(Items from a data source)
<<<<

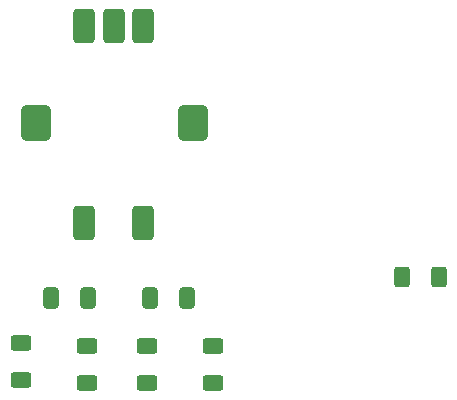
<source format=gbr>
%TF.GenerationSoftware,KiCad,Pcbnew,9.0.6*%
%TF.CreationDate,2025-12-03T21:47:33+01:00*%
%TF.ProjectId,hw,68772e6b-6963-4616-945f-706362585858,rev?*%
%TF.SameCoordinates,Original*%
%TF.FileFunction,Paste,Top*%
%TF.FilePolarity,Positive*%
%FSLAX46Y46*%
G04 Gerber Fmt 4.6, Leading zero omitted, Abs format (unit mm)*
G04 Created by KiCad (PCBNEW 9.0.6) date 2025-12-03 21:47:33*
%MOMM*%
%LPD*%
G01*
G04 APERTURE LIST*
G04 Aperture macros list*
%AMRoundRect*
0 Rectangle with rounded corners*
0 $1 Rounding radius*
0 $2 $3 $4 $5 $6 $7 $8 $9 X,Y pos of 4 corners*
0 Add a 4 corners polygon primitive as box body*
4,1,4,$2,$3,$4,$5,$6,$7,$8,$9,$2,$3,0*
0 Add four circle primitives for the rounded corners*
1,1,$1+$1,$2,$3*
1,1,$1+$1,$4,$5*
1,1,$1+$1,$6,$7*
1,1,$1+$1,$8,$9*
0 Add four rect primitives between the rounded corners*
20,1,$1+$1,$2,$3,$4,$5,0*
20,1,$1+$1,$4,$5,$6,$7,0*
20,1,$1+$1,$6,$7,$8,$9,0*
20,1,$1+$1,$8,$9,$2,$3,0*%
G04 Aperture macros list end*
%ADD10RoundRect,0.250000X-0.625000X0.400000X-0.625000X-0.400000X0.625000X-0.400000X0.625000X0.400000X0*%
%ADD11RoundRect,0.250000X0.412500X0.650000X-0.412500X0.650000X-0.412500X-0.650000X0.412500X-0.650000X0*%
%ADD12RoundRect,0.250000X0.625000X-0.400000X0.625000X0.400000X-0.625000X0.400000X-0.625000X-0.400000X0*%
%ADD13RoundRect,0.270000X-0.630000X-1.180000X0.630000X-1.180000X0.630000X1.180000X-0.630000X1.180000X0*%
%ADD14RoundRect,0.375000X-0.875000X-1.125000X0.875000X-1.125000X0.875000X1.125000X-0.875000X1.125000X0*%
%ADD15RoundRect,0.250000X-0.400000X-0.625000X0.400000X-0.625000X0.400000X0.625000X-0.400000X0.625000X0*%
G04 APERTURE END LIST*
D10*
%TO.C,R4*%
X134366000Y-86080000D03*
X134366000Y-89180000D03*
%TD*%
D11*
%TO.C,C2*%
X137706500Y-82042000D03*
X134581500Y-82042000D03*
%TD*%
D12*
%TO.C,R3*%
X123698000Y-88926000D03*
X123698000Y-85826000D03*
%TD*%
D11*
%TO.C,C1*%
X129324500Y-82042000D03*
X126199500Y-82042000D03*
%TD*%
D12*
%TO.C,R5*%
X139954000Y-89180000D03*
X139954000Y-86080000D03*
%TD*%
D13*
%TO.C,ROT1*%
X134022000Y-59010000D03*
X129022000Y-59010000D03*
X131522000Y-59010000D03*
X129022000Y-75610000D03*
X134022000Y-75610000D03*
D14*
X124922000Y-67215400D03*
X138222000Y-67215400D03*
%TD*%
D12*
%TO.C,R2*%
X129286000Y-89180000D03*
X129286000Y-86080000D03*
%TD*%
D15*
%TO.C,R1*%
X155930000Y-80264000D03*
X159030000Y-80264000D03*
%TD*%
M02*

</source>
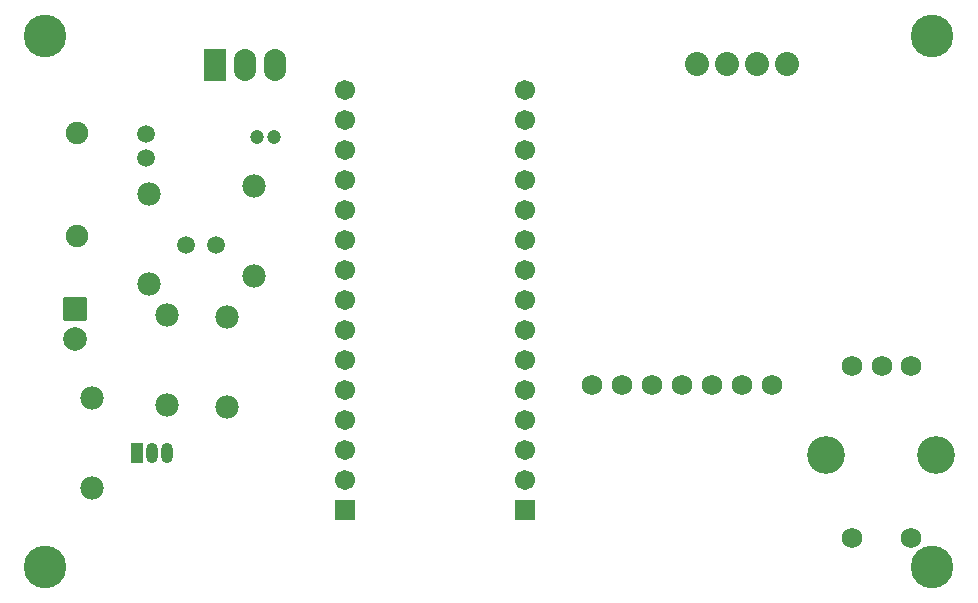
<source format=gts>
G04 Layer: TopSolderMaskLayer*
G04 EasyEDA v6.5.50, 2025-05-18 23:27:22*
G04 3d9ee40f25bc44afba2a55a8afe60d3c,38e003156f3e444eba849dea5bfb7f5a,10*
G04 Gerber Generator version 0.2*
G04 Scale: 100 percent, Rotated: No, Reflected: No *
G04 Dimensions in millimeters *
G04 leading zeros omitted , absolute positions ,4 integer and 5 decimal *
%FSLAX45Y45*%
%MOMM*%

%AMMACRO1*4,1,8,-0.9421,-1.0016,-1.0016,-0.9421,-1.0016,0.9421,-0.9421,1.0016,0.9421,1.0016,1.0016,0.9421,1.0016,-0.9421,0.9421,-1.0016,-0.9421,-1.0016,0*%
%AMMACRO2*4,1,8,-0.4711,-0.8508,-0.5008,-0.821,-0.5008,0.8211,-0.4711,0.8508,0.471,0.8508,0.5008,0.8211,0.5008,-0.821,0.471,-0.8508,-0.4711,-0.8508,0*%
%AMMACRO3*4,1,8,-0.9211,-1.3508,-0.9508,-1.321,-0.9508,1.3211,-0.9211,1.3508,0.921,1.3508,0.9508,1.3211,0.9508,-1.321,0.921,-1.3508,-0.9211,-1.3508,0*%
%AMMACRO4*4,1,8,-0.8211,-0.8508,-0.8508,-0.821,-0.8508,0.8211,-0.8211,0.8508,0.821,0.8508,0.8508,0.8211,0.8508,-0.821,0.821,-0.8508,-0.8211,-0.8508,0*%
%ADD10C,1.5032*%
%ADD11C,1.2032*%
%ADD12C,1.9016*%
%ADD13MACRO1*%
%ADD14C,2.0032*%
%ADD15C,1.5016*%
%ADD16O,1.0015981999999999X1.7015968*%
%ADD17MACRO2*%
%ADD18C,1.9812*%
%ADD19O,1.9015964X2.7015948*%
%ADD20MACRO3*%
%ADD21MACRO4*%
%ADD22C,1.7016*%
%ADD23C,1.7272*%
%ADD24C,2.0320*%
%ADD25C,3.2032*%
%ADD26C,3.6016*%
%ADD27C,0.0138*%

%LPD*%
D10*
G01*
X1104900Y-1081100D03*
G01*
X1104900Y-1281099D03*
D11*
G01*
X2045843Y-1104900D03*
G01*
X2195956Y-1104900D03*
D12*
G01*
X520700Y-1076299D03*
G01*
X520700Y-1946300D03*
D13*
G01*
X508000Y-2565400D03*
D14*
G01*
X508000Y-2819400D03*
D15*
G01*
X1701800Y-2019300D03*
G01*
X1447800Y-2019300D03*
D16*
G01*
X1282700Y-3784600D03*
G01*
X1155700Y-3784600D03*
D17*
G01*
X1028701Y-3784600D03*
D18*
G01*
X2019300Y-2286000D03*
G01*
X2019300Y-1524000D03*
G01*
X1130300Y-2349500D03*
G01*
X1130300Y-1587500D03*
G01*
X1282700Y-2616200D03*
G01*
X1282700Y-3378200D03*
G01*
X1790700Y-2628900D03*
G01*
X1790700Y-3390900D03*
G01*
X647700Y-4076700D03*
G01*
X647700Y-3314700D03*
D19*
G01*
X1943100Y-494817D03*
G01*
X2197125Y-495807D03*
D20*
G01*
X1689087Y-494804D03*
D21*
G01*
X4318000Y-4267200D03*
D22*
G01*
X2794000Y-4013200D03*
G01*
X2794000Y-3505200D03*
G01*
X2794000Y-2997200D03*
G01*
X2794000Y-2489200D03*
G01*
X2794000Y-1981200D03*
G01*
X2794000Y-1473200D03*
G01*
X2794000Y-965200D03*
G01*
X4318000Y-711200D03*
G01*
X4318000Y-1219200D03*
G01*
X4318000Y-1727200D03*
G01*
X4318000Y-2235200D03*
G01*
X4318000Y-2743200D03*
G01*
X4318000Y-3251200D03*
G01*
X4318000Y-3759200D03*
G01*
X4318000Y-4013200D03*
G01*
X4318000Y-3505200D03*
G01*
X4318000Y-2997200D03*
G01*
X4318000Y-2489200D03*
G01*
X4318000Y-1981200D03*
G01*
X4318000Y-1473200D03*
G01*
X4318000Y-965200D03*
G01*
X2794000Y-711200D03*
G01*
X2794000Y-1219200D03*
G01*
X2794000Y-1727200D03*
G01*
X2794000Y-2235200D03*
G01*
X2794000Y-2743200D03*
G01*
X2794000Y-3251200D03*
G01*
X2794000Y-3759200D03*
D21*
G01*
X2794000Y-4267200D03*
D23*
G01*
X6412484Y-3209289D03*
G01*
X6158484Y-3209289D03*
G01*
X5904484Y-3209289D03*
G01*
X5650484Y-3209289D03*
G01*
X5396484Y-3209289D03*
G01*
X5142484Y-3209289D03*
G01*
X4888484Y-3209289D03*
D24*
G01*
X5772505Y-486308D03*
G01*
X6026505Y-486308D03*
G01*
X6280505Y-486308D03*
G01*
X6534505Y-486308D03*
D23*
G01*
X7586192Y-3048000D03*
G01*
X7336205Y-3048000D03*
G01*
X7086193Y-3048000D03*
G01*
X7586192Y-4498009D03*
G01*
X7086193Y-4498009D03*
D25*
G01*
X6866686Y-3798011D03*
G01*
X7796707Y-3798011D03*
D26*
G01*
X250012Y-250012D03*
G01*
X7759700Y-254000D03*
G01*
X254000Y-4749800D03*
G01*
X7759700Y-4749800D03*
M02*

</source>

>>>>
<<<<

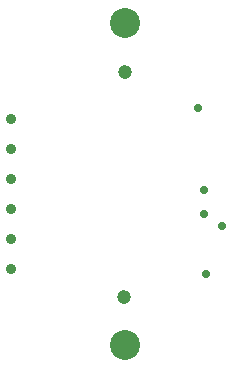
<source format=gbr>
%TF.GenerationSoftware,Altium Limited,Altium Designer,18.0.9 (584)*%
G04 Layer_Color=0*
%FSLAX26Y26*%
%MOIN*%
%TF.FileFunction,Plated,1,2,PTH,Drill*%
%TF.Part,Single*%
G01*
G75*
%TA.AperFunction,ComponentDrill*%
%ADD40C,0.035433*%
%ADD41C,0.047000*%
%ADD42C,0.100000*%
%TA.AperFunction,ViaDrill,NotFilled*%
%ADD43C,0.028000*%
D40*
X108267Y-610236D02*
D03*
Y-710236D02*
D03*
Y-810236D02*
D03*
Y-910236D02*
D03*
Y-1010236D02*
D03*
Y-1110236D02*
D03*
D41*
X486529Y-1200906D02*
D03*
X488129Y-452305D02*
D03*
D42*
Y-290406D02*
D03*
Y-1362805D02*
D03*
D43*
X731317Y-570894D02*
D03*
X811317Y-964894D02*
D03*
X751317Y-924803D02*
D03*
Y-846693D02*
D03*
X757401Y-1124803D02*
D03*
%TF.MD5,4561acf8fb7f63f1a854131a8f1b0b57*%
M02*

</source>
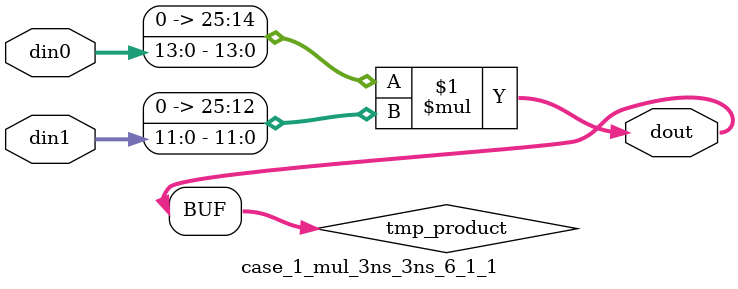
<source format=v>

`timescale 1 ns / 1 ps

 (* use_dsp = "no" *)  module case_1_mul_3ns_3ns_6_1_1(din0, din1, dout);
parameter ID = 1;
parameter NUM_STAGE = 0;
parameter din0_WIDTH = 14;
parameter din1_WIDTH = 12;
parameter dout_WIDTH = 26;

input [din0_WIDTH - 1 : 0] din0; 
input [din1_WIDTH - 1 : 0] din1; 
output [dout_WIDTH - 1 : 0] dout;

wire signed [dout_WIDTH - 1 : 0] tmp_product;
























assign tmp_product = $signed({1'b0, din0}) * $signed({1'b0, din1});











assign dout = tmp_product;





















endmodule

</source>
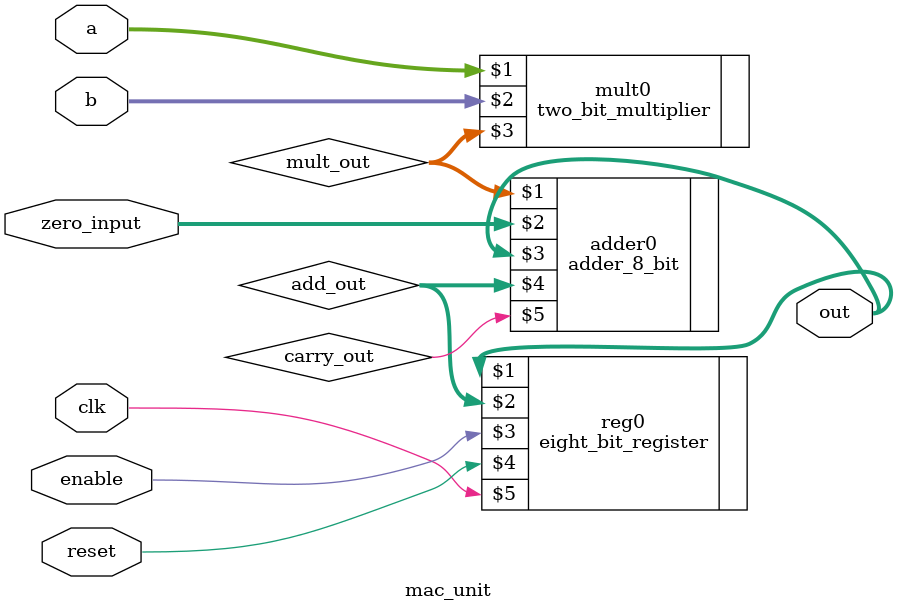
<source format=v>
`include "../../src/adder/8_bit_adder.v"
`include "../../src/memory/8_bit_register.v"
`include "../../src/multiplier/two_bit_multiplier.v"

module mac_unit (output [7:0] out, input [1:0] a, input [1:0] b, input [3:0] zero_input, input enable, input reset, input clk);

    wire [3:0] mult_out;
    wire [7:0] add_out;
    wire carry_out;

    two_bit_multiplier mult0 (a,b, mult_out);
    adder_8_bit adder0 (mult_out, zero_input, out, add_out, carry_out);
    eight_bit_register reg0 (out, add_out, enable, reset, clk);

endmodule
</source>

>>>>

All lines with the word "corners" are needed; pull them from the entries and copy each.

0 Rectangle with rounded corners*
0 $2 $3 $4 $5 $6 $7 $8 $9 X,Y pos of 4 corners*
0 Add a 4 corners polygon primitive as box body*
0 Add four circle primitives for the rounded corners*
0 Add four rect primitives between the rounded corners*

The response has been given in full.